Placing a shadow price on carbon can help a company cut costs, while dramatically reducing its risk and exposure to rising energy prices and a price being put on carbon.
One of the roles of corporate strategy function is to assist the CEO and board in managing strategic uncertainty and risk. Knowing that it’s impossible to accurately forecast future events, one of the jobs of corporate strategy is to develop scenarios of potential future realities, strategies for these scenarios, and a portfolio of options that may be exercised in the event that a scenario comes into being.
Royal Dutch Shell is perhaps the best known example of a company using scenario planning to prepare for future events, beginning in the 1970s. Shell’s scenario planning prepared it for the first oil crisis in 1973 — when the price of oil quadrupled in just 18 months. Most recently Shell has been using scenario planning for developing strategies mitigating the effects of climate change.
The greater the value of resources and time invested in a strategic commitment — such as developing a new oil field or pipeline — the greater the value of scenario planning is to an organization. But a firm doesn’t have to be a multinational oil company to get value from managing the risk that is implicit in any business strategy.
Planning for a Carbon-constrained Economy
Placing a price on carbon of anywhere from $10 to $80 a tonne can have a profound effect on business planning.
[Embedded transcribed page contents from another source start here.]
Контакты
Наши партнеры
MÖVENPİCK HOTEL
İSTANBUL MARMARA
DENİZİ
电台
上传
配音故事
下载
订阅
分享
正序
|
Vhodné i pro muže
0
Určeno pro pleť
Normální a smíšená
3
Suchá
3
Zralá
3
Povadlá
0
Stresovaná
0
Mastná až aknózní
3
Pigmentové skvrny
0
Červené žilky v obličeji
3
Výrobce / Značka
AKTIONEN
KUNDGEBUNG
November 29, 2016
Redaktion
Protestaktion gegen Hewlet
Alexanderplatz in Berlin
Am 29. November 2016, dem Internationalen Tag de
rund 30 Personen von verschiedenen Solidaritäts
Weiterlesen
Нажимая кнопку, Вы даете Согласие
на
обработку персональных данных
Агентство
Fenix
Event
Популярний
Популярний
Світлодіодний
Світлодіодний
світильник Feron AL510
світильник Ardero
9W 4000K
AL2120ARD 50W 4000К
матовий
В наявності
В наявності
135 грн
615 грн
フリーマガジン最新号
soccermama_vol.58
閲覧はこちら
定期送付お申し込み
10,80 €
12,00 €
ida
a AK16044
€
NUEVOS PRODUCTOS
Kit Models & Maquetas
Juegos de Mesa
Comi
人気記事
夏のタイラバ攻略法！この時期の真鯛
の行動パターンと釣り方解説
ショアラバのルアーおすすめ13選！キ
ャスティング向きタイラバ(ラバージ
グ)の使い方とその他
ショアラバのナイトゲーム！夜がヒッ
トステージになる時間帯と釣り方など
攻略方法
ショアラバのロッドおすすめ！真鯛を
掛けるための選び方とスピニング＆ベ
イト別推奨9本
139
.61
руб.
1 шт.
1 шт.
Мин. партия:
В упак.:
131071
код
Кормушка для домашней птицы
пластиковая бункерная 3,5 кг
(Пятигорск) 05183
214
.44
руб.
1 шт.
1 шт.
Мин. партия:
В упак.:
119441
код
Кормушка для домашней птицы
It immediately highlights the areas of business operations that will be negatively affected when a price is finally put on carbon. Using a shadow price can assist management in quantifying and identifying material risk and making strategic decisions on how to take action to mitigate that risk — such as by reducing the energy and carbon associated with material composition of products, manufacturing process, product sourcing and transportation decisions and other business activities.
Doing so identifies “hot-spots” in the value chain and often opportunities for reducing risk where it is currently profitable to do so, financing the mitigation of future commodity and carbon price-risk via energy savings and cost avoidance today.
Canadian Tire has been doing this for four years. Managers coined the term “carbon price-risk” and defined it as the potential economic cost to the value chain of carbon being priced. Managers can tell their executives and the board how a price on carbon will affect the average cost of goods sold, which product categories will be hardest hit, whether or not the energy mix in one country versus another should affect sourcing decisions, and how it could affect transportation practices. And, most importantly, what strategies the company can put in place today to mitigate and prepare for a carbon-constrained world.
The right mind-set makes all the difference
Upon framing the issue in terms of business performance and risk — as opposed to the traditional language of corporate social responsibility (CSR) — the concept of carbon price-risk becomes real and relevant to strategy, the C-suite and the board. Two things become immediately apparent:
First, one does not have to “believe” in climate change to see the value in developing strategies and options for addressing risk. Whether one believes in climate change is irrelevant when the risk is 1) rising energy prices (which are inevitable over the long-term) and 2) legislative and likely to be a significant issue in international trade.
Second, it establishes the value chain as the appropriate scope for strategic thinking, scenario planning, and mitigation — far beyond the traditional corporate mindset and boundaries of “responsibility.” After all, it does not matter if your corporation is “responsible” for the carbon emissions or if it is in a distant third-party in your value chain; in the end, the cost will be passed on to the consumer, like all costs — which is a good thing, because it promotes better decision-making.
Placing a shadow price on carbon is a powerful tool for corporations to use. It exposes the carbon risk inherent in operations, and it allows management to communicate that risk to the Board and executives — who are tasked with mitigating risk and ensuring the long-term competitiveness of the company. Which brings us to an important question…
What’s your company’s carbon price-risk and what are you doing about it?